Revision as of 13:56, 9 August 2010

This is a Vulnerability. To view all vulnerabilities, please see the Vulnerability Category page.


This article includes content generously donated to OWASP by Fortify.JPG.

Last revision (mm/dd/yy): 08/9/2010

Vulnerabilities Table of Contents

Description

Referencing memory after it has been freed can cause a program to crash.

The use of heap allocated memory after it has been freed or deleted leads to undefined system behavior and, in many cases, to a write-what-where condition.
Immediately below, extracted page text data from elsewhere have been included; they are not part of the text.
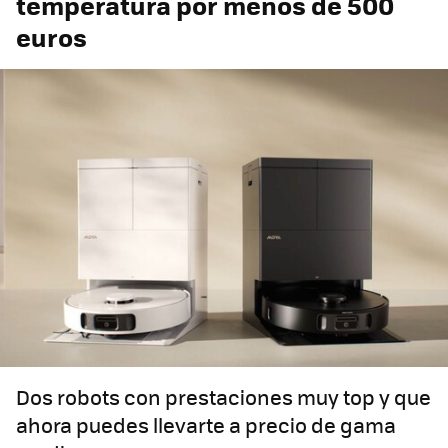
temperatura por menos de 500
euros
Dos robots con prestaciones muy top y que
ahora puedes llevarte a precio de gama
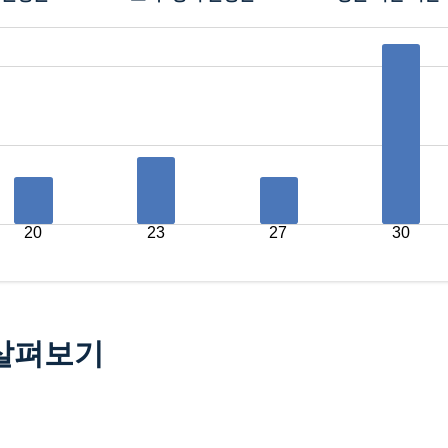
20
23
27
30
 살펴보기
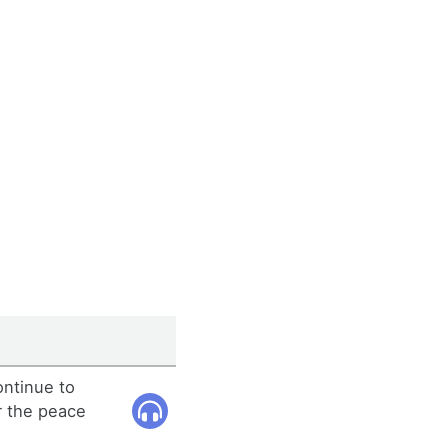
ontinue to
or the peace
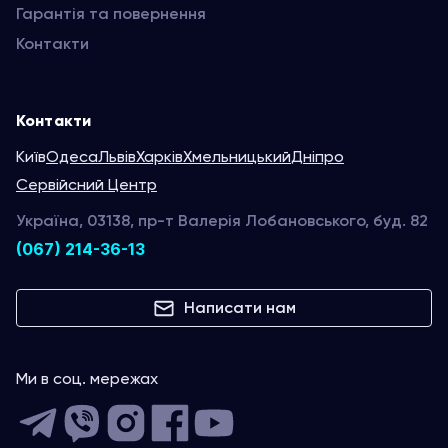
Гарантія та повернення
Контакти
Контакти
Київ
Одеса
Львів
Харків
Хмельницький
Дніпро
Сервійсний Центр
Україна, 03138, пр-т Валерія Лобановського, буд. 82
(067) 214-36-13
Написати нам
Ми в соц. мережах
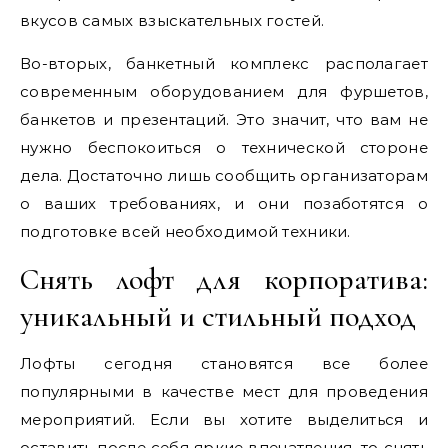
вкусов самых взыскательных гостей.
Во-вторых, банкетный комплекс располагает
современным оборудованием для фуршетов,
банкетов и презентаций. Это значит, что вам не
нужно беспокоиться о технической стороне
дела. Достаточно лишь сообщить организаторам
о ваших требованиях, и они позаботятся о
подготовке всей необходимой техники.
Снять лофт для корпоратива:
уникальный и стильный подход
Лофты сегодня становятся все более
популярными в качестве мест для проведения
мероприятий. Если вы хотите выделиться и
оставить после себя яркие впечатления, то
снять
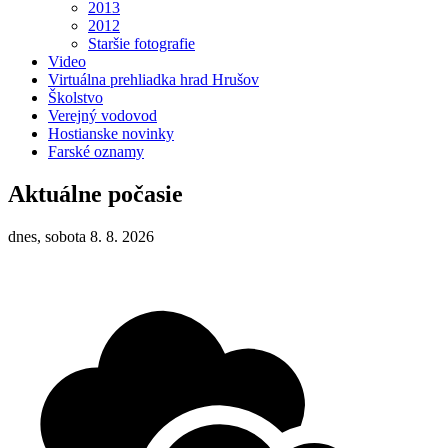
2013
2012
Staršie fotografie
Video
Virtuálna prehliadka hrad Hrušov
Školstvo
Verejný vodovod
Hostianske novinky
Farské oznamy
Aktuálne počasie
dnes, sobota 8. 8. 2026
Use after free errors occur when a program continues to use a pointer after it has been freed. Like double free errors and memory leaks, use after free errors have two common and sometimes overlapping causes:

  • Error conditions and other exceptional circumstances
  • Confusion over which part of the program is responsible for freeing the memory

Use after free errors sometimes have no effect and other times cause a program to crash. While it is technically feasible for the freed memory to be re-allocated and for an attacker to use this reallocation to launch a buffer overflow attack, we are unaware of any exploits based on this type of attack.

Consequences

  • Integrity: The use of previously freed memory may corrupt valid data, if the memory area in question has been allocated and used properly elsewhere.
  • Availability: If chunk consolidation occurs after the use of previously freed data, the process may crash when invalid data is used as chunk information.
  • Access Control (instruction processing): If malicious data is entered before chunk consolidation can take place, it may be possible to take advantage of a write-what-where primitive to execute arbitrary code.

Exposure period

  • Implementation: Use of previously freed memory errors occur largely at implementation time.

Platform

  • Languages: C, C++, Assembly
  • Operating Platforms: All

Required resources

Any

Severity

Very High

Likelihood of exploit

High

The use of previously freed memory can have any number of adverse consequences - ranging from the corruption of valid data to the execution of arbitrary code, depending on the instantiation and timing of the flaw.

The simplest way data corruption may occur involves the system's reuse of the freed memory. In this scenario, the memory in question is allocated to another pointer validly at some point after it has been freed. The original pointer to the freed memory is used again and points to somewhere within the new allocation. As the data is changed, it corrupts the validly used memory; this induces undefined behavior in the process.

If the newly allocated data chances to hold a class, in C++ for example, various function pointers may be scattered within the heap data. If one of these function pointers is overwritten with an address to valid shellcode, execution of arbitrary code can be achieved.

Risk Factors

TBD

Examples

Example1

#include <stdio.h>
#include <unistd.h>

#define BUFSIZER1   512
#define BUFSIZER2   ((BUFSIZER1/2) - 8)

int main(int argc, char **argv) {   
    char *buf1R1;
    char *buf2R1;
    char *buf2R2;
    char *buf3R2;

    buf1R1 = (char *) malloc(BUFSIZER1);
    buf2R1 = (char *) malloc(BUFSIZER1);

    free(buf2R1);

    buf2R2 = (char *) malloc(BUFSIZER2);
    buf3R2 = (char *) malloc(BUFSIZER2);

    strncpy(buf2R1, argv[1], BUFSIZER1-1);
    free(buf1R1);
    free(buf2R2);
    free(buf3R2);
}

Example2

	char* ptr = (char*)malloc (SIZE);
	...
	if (err) {
		abrt = 1;
		free(ptr);
	}
	...
	if (abrt) {
		logError("operation aborted before commit", ptr);
	}

Related Attacks


Related Vulnerabilities

  • Buffer Overflow (in particular, heap overflows): The method of exploitation is often the same, as both constitute the unauthorized writing to heap memory.
  • Write-what-where condition: The use of previously freed memory can result in a write-what-where in several ways.


Related Controls

  • Implementation: Ensuring that all pointers are set to NULL once the memory they point to has been freed can be effective strategy. The utilization of multiple or complex data structures may lower the usefulness of this strategy.